Dans l'approche keynésienne, la demande globale – consommation, investissements privés, dépenses publiques et exportations nettes – pilote la croissance. Les composantes privées étant volatiles, l'intervention publique est essentielle pour une économie stable.
Le pessimisme des acteurs privés peut provoquer des récessions, tandis que l'exubérance mène à la surchauffe. La politique budgétaire permet de contrebalancer ces cycles : dépenses accrues et impôts réduits en phase de faiblesse ; inverse en période d'euphorie.
Idéalement, déficits en récession et excédents en croissance assurent l'équilibre.
En récession, des baisses d'impôts ou des chèques de relance boostent la demande, stimulant embauches, salaires et croissance dans un cercle vertueux. Les dépenses en infrastructures, comme des autoroutes, créent emplois et activité.

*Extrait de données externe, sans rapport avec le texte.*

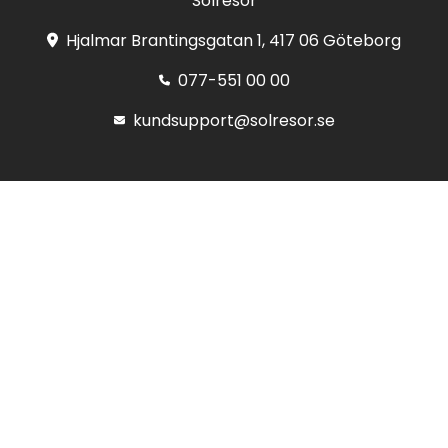
Solresor
Hjalmar Brantingsgatan 1, 417 06 Göteborg
077-551 00 00
kundsupport@solresor.se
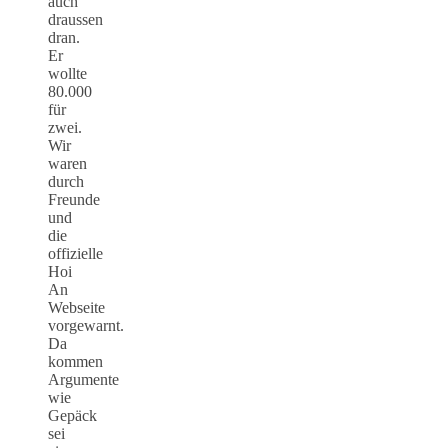
auch
draussen
dran.
Er
wollte
80.000
für
zwei.
Wir
waren
durch
Freunde
und
die
offizielle
Hoi
An
Webseite
vorgewarnt.
Da
kommen
Argumente
wie
Gepäck
sei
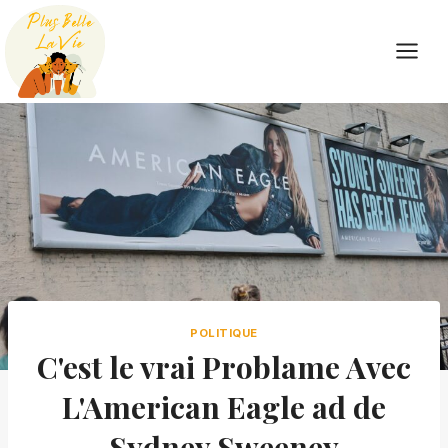
Skip
to
content
POLITIQUE
C'est le vrai Problame Avec
L'American Eagle ad de
Sydney Sweeney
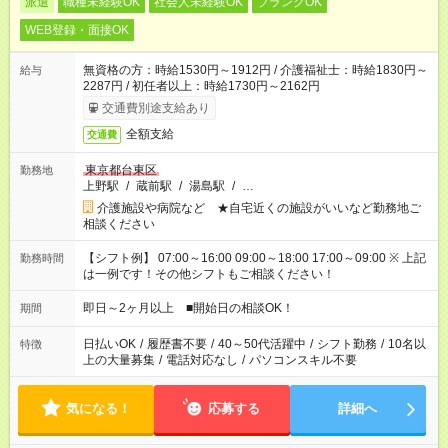
派遣
職種未経験OK
社会人未経験OK
ブランクOK
WEB登録・面接OK
無資格の方：時給1530円～1912円 / 介護福祉士：時給1830円～
給与
2287円 / 初任者以上：時給1730円～2162円
交通費別途支給あり
全額支給
交通費
東京都台東区
勤務地
上野駅
/
蔵前駅
/
湯島駅
/
…
介護施設や病院など ★自宅近くの施設がいいなど勤務地ご
相談ください
【シフト例】 07:00～16:00 09:00～18:00 17:00～09:00 ※ 上記
勤務時間
は一例です！その他シフトもご相談ください！
即日～2ヶ月以上 ■開始日の相談OK！
期間
日払いOK
/
履歴書不要
/
40～50代活躍中
/
シフト勤務
/
10名以
特徴
上の大量募集
/
電話対応なし
/
パソコンスキル不要
気になる！
応募する
詳細へ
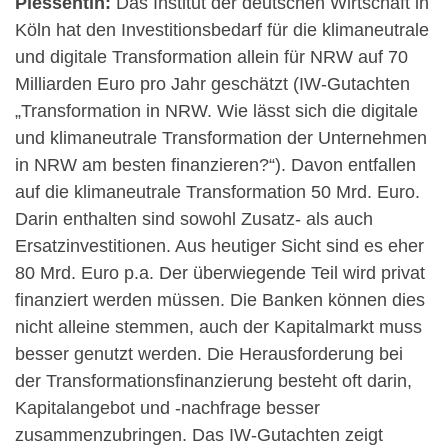
Plessentin:
Das Institut der deutschen Wirtschaft in
Köln hat den Investitionsbedarf für die klimaneutrale
und digitale Transformation allein für NRW auf 70
Milliarden Euro pro Jahr geschätzt (IW-Gutachten
„Transformation in NRW. Wie lässt sich die digitale
und klimaneutrale Transformation der Unternehmen
in NRW am besten finanzieren?“). Davon entfallen
auf die klimaneutrale Transformation 50 Mrd. Euro.
Darin enthalten sind sowohl Zusatz- als auch
Ersatzinvestitionen. Aus heutiger Sicht sind es eher
80 Mrd. Euro p.a. Der überwiegende Teil wird privat
finanziert werden müssen. Die Banken können dies
nicht alleine stemmen, auch der Kapitalmarkt muss
besser genutzt werden. Die Herausforderung bei
der Transformationsfinanzierung besteht oft darin,
Kapitalangebot und -nachfrage besser
zusammenzubringen. Das IW-Gutachten zeigt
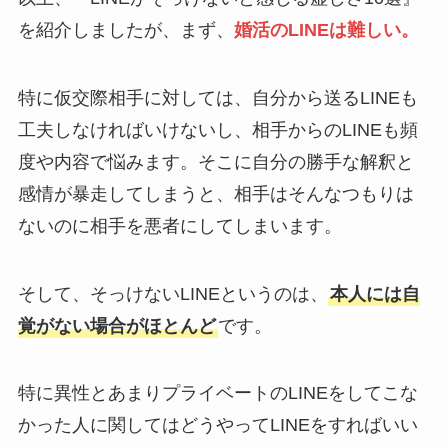
を紹介しましたが、まず、
婚活のLINEは難しい。
特に仮交際相手に対しては、自分から送るLINEも
工夫しなければいけないし、相手からのLINEも頻
度や内容で悩みます。そこに自分の勝手な解釈と
感情が暴走してしまうと、相手はそんなつもりは
ないのに相手を悪者にしてしまいます。
そして、そっけないLINEというのは、
本人には自
覚がない場合がほとんど
です。
特に異性とあまりプライベートのLINEをしてこな
かった人に関してはどうやってLINEをすればいい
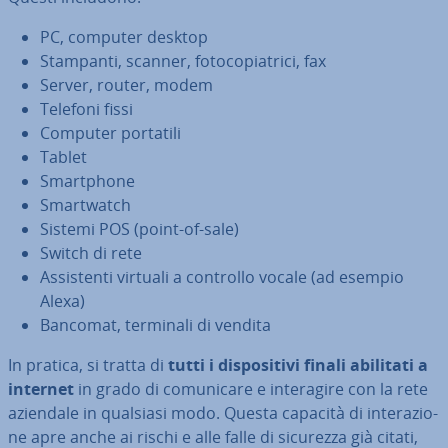
PC, computer desktop
Stampanti, scanner, fo­to­co­pia­tri­ci, fax
Server, router, modem
Telefoni fissi
Computer portatili
Tablet
Smart­pho­ne
Smart­watch
Sistemi POS (point-of-sale)
Switch di rete
As­si­sten­ti virtuali a controllo vocale (ad esempio
Alexa)
Bancomat, terminali di vendita
In pratica, si tratta di
tutti i di­spo­si­ti­vi finali abilitati a
internet
in grado di co­mu­ni­ca­re e in­te­ra­gi­re con la rete
aziendale in qualsiasi modo. Questa capacità di in­te­ra­zio­
ne apre anche ai rischi e alle falle di sicurezza già citati,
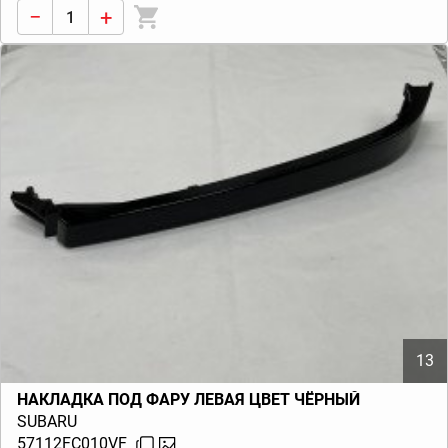
−
+
13
НАКЛАДКА ПОД ФАРУ ЛЕВАЯ ЦВЕТ ЧЁРНЫЙ
SUBARU
57112FC010VF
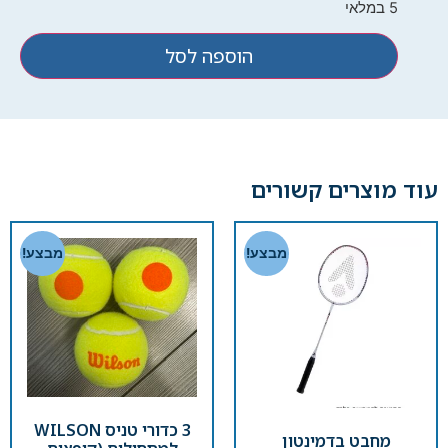
5 במלאי
הוספה לסל
עוד מוצרים קשורים
מבצע!
מבצע!
3 כדורי טניס WILSON
מחבט בדמינטון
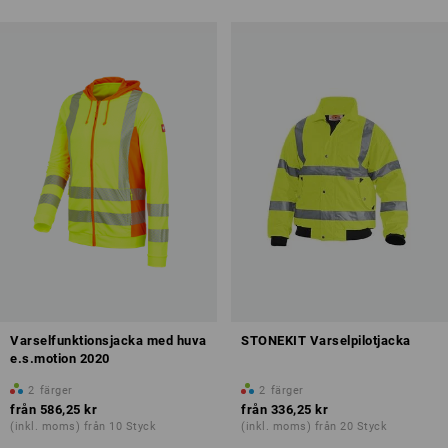
Varselfunktionsjacka med huva
STONEKIT Varselpilotjacka
e.s.motion 2020
2
färger
2
färger
från
586,25 kr
från
336,25 kr
(inkl. moms) från 10 Styck
(inkl. moms) från 20 Styck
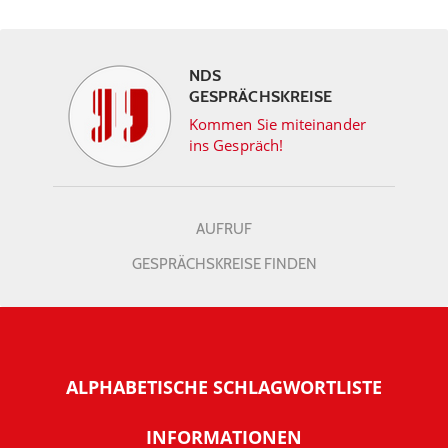
NDS
GESPRÄCHSKREISE
Kommen Sie miteinander
ins Gespräch!
AUFRUF
GESPRÄCHSKREISE FINDEN
ALPHABETISCHE SCHLAGWORTLISTE
INFORMATIONEN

Ces mesures génèrent souvent des déficits, combinant réductions fiscales et hausses de dépenses.
John Maynard Keynes, père de la politique budgétaire moderne, plaidait pour une utilisation proactive des dépenses et impôts afin de réguler l'économie.
Les déficits persistants risquent de freiner la croissance et d'exiger une austérité douloureuse. Certains économistes critiquent le "crowding out" des investissements privés. Politiquement attractive, l'expansion est difficile à inverser, favorisant des déficits chroniques et des risques inflationnistes ou spéculatifs.
Pour juguler l'inflation, hausses d'impôts et coupes budgétaires génèrent des excédents, parfois au prix d'une récession contrôlée. Rarement appliquée pour sa impopularité, elle cède souvent la place à une politique monétaire restrictive.
Les gouvernements la définissent, contrairement à la politique monétaire des banques centrales. Aux États-Unis, l'exécutif (Président, Trésor) et le Congrès (via le "pouvoir du porte-monnaie") collaborent.
Modifications des impôts et dépenses publiques : baisses et hausses en expansion ; inversement en restriction, souvent financées par l'emprunt.
Les effets varient : réductions fiscales ciblées profitent à certains groupes ; dépenses spécifiques (infrastructures vs. projets high-tech) affectent secteurs et classes différemment.
Débat récurrent sur l'interventionnisme : un équilibre est généralement admis pour soutenir une économie dynamique et le bien-être collectif.